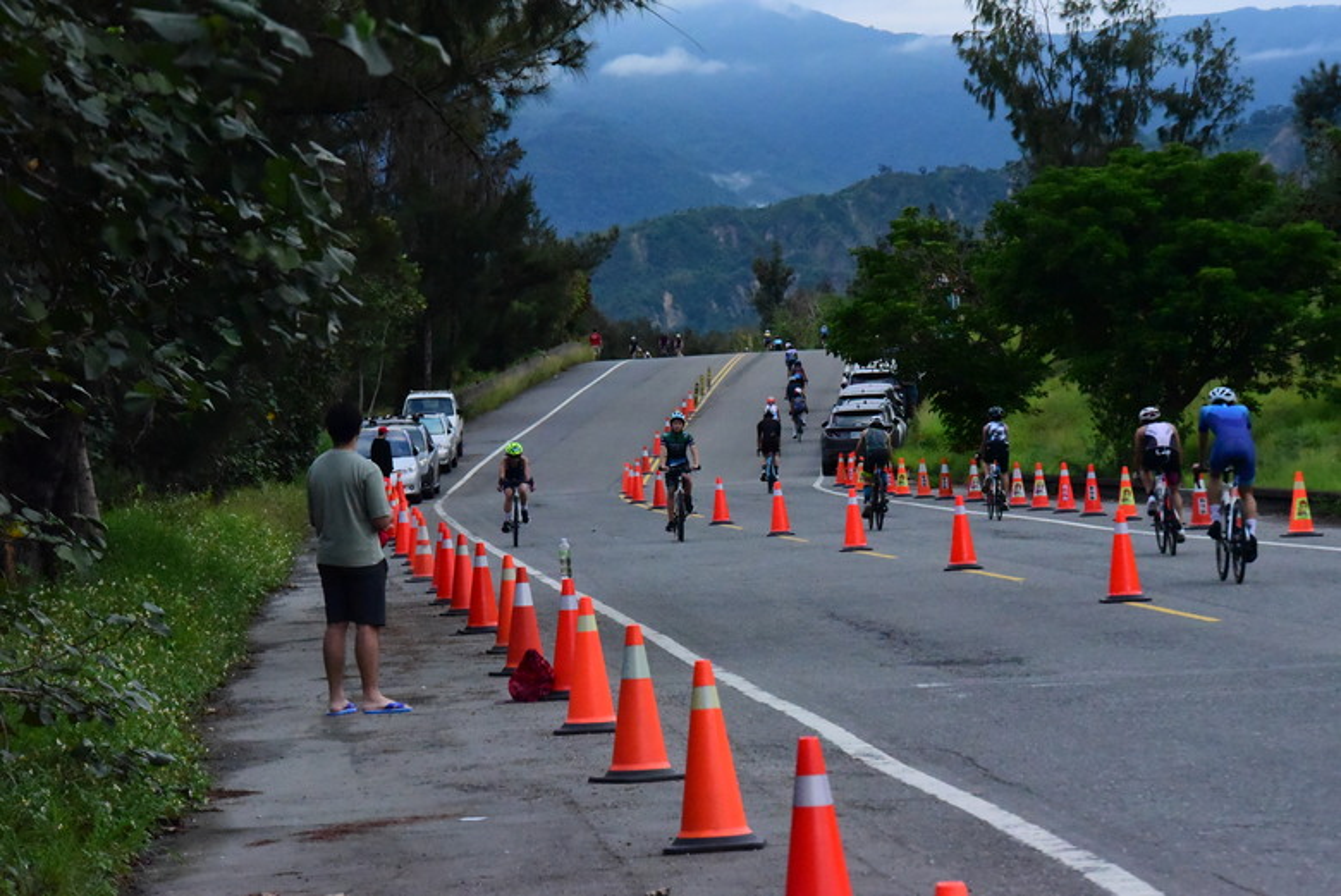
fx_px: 5404
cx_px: 670
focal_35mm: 145
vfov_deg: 9.5
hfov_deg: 14.1
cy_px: 448
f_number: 13
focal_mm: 145
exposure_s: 1/4000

---------------

What is needed:
Starting at the line that contains "focal_35mm: 145", write out every line through the end of the entries, exactly and with nothing added.

Exercise result:
focal_35mm: 145
vfov_deg: 9.5
hfov_deg: 14.1
cy_px: 448
f_number: 13
focal_mm: 145
exposure_s: 1/4000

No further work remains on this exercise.